Reputation: 13
I am now trying to put SparkStreaming and Kafka work together on Ubantu. But here comes the question.
I can make sure Kafka's working properly.
On the first terminal:
bin/zookeeper-server-start.sh config/zookeeper.properties &
bin/kafka-server-start.sh config/server.properties
On the second terminal:
bin/kafka-topics.sh --create --zookeeper localhost:2181 --replication-factor 1 --partitions 1 --topic wordsendertest
then,I create some data:
bin/kafka-console-producer.sh --broker-list localhost:9092 --topic wordsendertest
hello hadoop
hello spark
On the third terminal:
cd /usr/local/spark/mycode/kafka
/usr/local/spark/bin/spark-submit ./kafkaWordCount.py localhost:2181 wordsendertest
Code of kafkaWordCount.py:
from __future__ import print_function
from pyspark import SparkContext
from pyspark.streaming import StreamingContext
from pyspark.streaming.kafka import KafkaUtils
import sys
if __name__ == "__main__":
if len(sys.argv) != 3:
print("usage:KafkaWordCount.py<zk><topic>",file=sys.stderr)
exit(-1)
sc = SparkContext(appName="PythonStreamingKafkaWordCount")

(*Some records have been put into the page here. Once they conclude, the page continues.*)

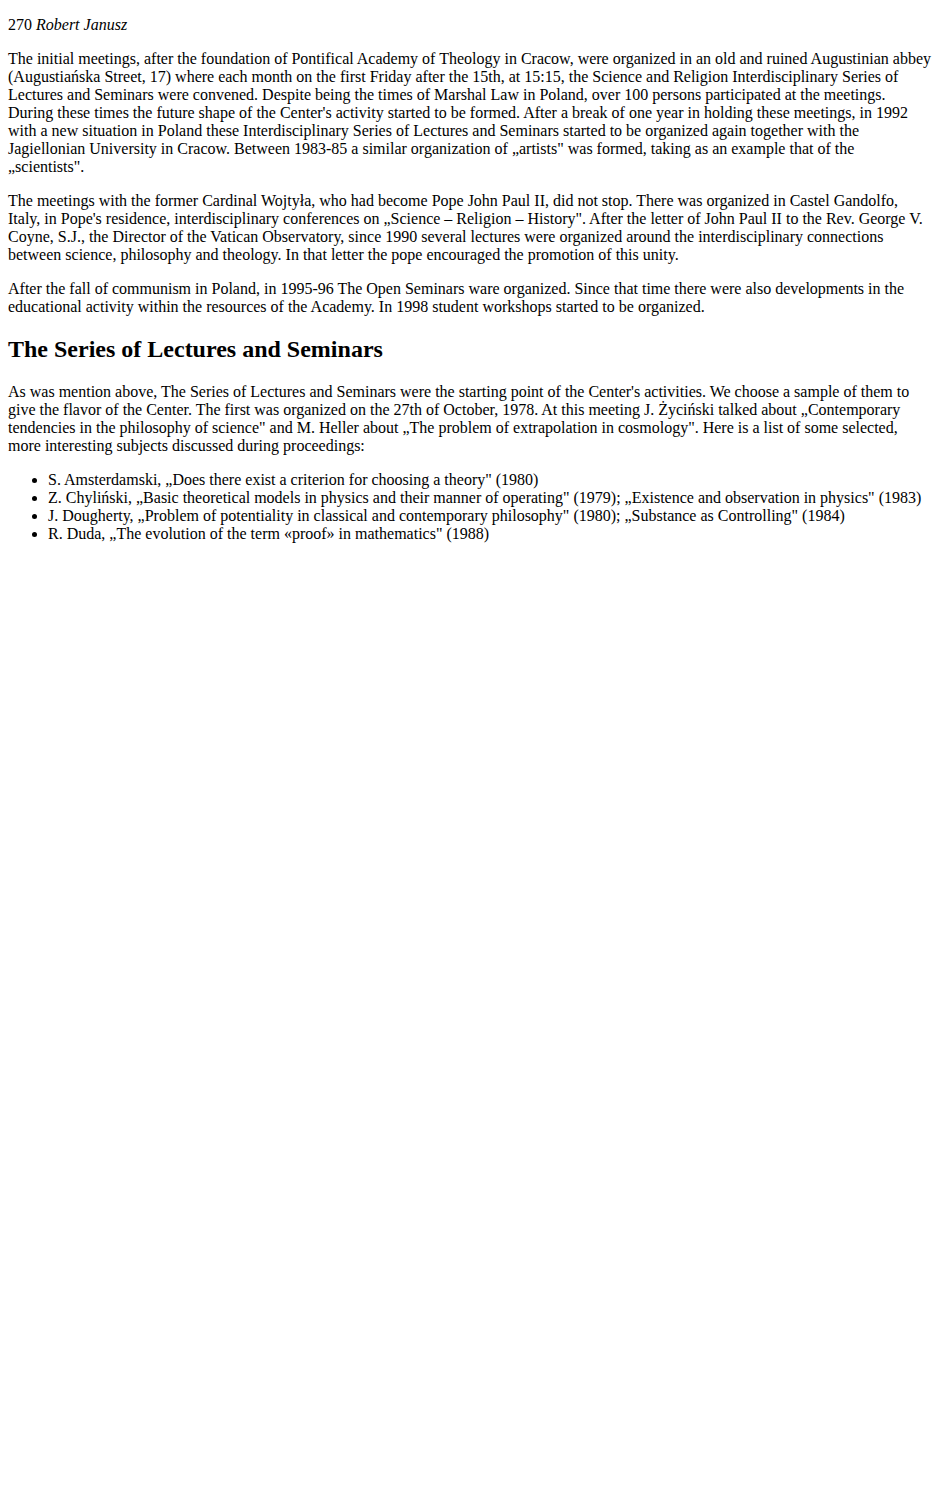270 Robert Janusz
The initial meetings, after the foundation of Pontifical Academy of Theology in Cracow, were organized in an old and ruined Augustinian abbey (Augustiańska Street, 17) where each month on the first Friday after the 15th, at 15:15, the Science and Religion Interdisciplinary Series of Lectures and Seminars were convened. Despite being the times of Marshal Law in Poland, over 100 persons participated at the meetings. During these times the future shape of the Center's activity started to be formed. After a break of one year in holding these meetings, in 1992 with a new situation in Poland these Interdisciplinary Series of Lectures and Seminars started to be organized again together with the Jagiellonian University in Cracow. Between 1983-85 a similar organization of „artists" was formed, taking as an example that of the „scientists".
The meetings with the former Cardinal Wojtyła, who had become Pope John Paul II, did not stop. There was organized in Castel Gandolfo, Italy, in Pope's residence, interdisciplinary conferences on „Science – Religion – History". After the letter of John Paul II to the Rev. George V. Coyne, S.J., the Director of the Vatican Observatory, since 1990 several lectures were organized around the interdisciplinary connections between science, philosophy and theology. In that letter the pope encouraged the promotion of this unity.
After the fall of communism in Poland, in 1995-96 The Open Seminars ware organized. Since that time there were also developments in the educational activity within the resources of the Academy. In 1998 student workshops started to be organized.
The Series of Lectures and Seminars
As was mention above, The Series of Lectures and Seminars were the starting point of the Center's activities. We choose a sample of them to give the flavor of the Center. The first was organized on the 27th of October, 1978. At this meeting J. Życiński talked about „Contemporary tendencies in the philosophy of science" and M. Heller about „The problem of extrapolation in cosmology". Here is a list of some selected, more interesting subjects discussed during proceedings:
S. Amsterdamski, „Does there exist a criterion for choosing a theory" (1980)
Z. Chyliński, „Basic theoretical models in physics and their manner of operating" (1979); „Existence and observation in physics" (1983)
J. Dougherty, „Problem of potentiality in classical and contemporary philosophy" (1980); „Substance as Controlling" (1984)
R. Duda, „The evolution of the term «proof» in mathematics" (1988)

ssc = StreamingContext(sc,1)
zkQuorum,topic = sys.argv[1:]
kvs = KafkaUtils.createStream(ssc,zkQuorum,"spark-streaming-consumer",{topic:1})
lines = kvs.map(lambda x:x[1])
counts = lines.flatMap(lambda x:x.split(" ")).map(lambda word:(word,1)).reduceByKey(lambda a,b:a+b)
counts.pprint
ssc.start()
ssc.awaitTermination()
My error:
Traceback (most recent call last):
File "/usr/local/spark/mycode/kafka/./KafkaWordCount.py", line 20, in <module>
ssc.start()
File "/usr/local/spark/python/lib/pyspark.zip/pyspark/streaming/context.py", line 196, in start
File "/usr/local/spark/python/lib/py4j-0.10.4-src.zip/py4j/java_gateway.py", line 1133, in __call__
File "/usr/local/spark/python/lib/py4j-0.10.4-src.zip/py4j/protocol.py", line 319, in get_return_value
py4j.protocol.Py4JJavaError: An error occurred while calling o22.start.
: java.lang.IllegalArgumentException: requirement failed: No output operations registered, so nothing to execute
Please help me! Thank you!
Upvotes: 0
Views: 445
Reputation: 10382
You forgot to add ()
in counts.pprint
function.
Change counts.pprint
to counts.pprint()
, It will work.
Upvotes: 1